** REQUIREMENT A **
Based on the KOF installation page, decide whether each statement agrees with it: (i) the static credentials method is the recommended approach for AWS in production; (ii) the external-dns-aws-credentials secret is created in the kof namespace; (iii) on Azure, the service principal needs DNS Zone Contributor permissions. Answer yes or no for each, quoting the words of the page that decide it.
** REQUIREMENT B **
Rewrite the KOF installation page's prerequisites paragraph, which begins "Before beginning KOF installation," together with its bulleted items, as a shorter list that keeps the main facts.
** REQUIREMENT C **
Transcribe the KOF installation page, everything from "DNS auto-config#" down to "with this policy.".

** EXTRACT PROVIDED **
Skip to content

Installing k0rdent Observability and FinOps#

Prerequisites#

Before beginning KOF installation, you should have the following components in place:

  • A k0rdent management cluster - You can get instructions to create one in the quickstart guide
    • To test on macOS you can install using: brew install kind && kind create cluster -n k0rdent
  • You will also need your infrastructure provider credentials, such as those shown in the guide for AWS
    • Note that you should skip the "Create your ClusterDeployment" and later sections.
  • Finally, you either need access to create DNS records for service endpoints such as kof.example.com, or you may configure Istio instead.

DNS auto-config#

To avoid manual configuration of DNS records for service endpoints later, you can automate the process now using external-dns.

AWS#

For AWS, use the Node IAM Role or IRSA methods in production.

For now, however, just for the sake of this demo based on the aws-standalone template, you can use the most straightforward (though less secure) static credentials method:

  1. Create an external-dns IAM user with this policy.
  2. Create an access key and external-dns-aws-credentials file, as in:
    [default]
    aws_access_key_id = <EXAMPLE_ACCESS_KEY_ID>
    aws_secret_access_key = <EXAMPLE_SECRET_ACCESS_KEY>
    
  3. Create the external-dns-aws-credentials secret in the kof namespace:
    kubectl create namespace kof
    kubectl create secret generic \
      -n kof external-dns-aws-credentials \
      --from-file external-dns-aws-credentials
    

Azure#

To enable DNS auto-config on Azure, use DNS Zone Contributor.

  1. Create an Azure service principal with the DNS Zone Contributor permissions. You can find an example here.

  2. Create the azure.json text file containing the service principal configuration data:

    {
      "tenantId": "SP_TENANT_SP_TENANT",
      "subscriptionId": "SUBSCRIPTION_ID_SUBSCRIPTION_ID",
      "resourceGroup": "MyDnsResourceGroup",
      "aadClientId": "SP_APP_ID_SP_APP_ID",
      "aadClientSecret": "SP_PASSWORD_SP_PASSWORD"

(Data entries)
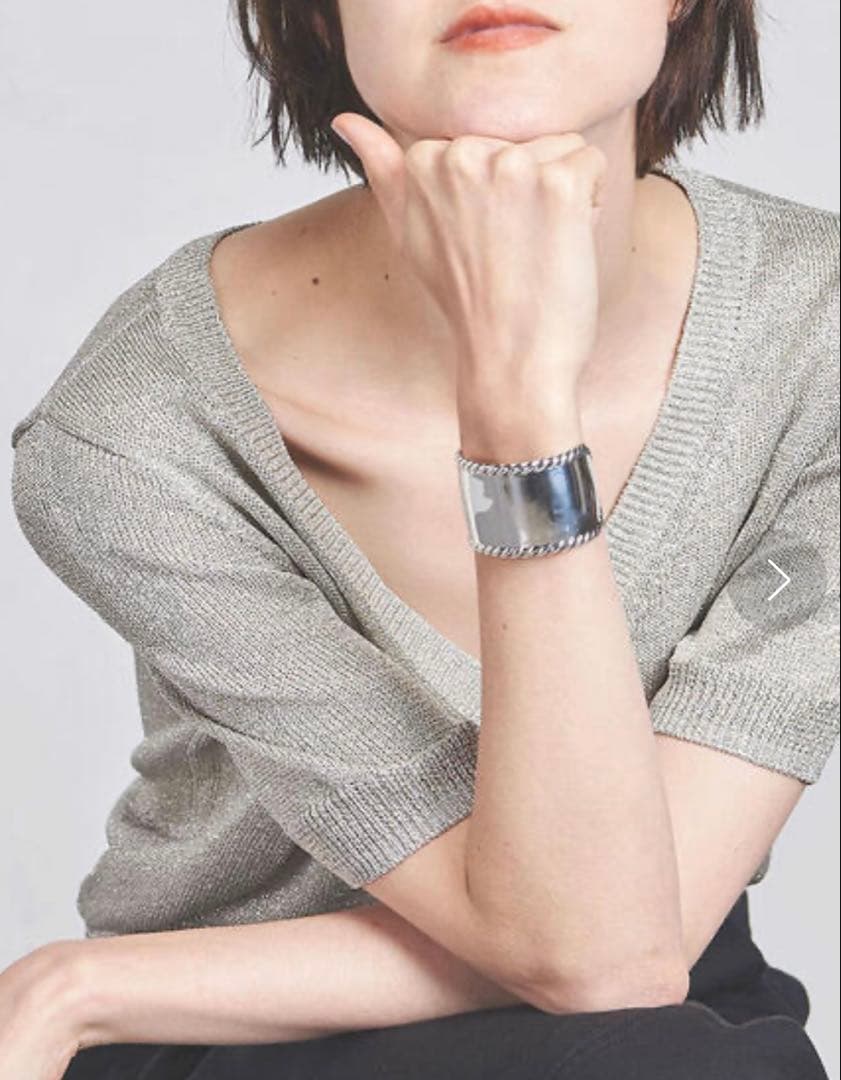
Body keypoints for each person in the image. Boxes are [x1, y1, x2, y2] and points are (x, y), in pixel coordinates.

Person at [3, 0, 838, 1076]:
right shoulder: (140, 425)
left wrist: (82, 986)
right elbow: (597, 954)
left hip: (661, 991)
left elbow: (618, 954)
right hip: (244, 1023)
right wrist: (517, 415)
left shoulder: (815, 335)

** TASK RESPONSE A **
(i) No: "For AWS, use the Node IAM Role or IRSA methods in production."
(ii) Yes: "Create the external-dns-aws-credentials secret in the kof namespace"
(iii) Yes: "Create an Azure service principal with the DNS Zone Contributor permissions."

** TASK RESPONSE B **
KOF prerequisites:
- A k0rdent management cluster (see the quickstart guide; on macOS: brew install kind && kind create cluster -n k0rdent)
- Infrastructure provider credentials, as in the AWS guide, skipping "Create your ClusterDeployment" and later sections
- Access to create DNS records for service endpoints such as kof.example.com, or Istio configured instead

** TASK RESPONSE C **
DNS auto-config#

To avoid manual configuration of DNS records for service endpoints later, you can automate the process now using external-dns.

AWS#

For AWS, use the Node IAM Role or IRSA methods in production.

For now, however, just for the sake of this demo based on the aws-standalone template, you can use the most straightforward (though less secure) static credentials method:

  1. Create an external-dns IAM user with this policy.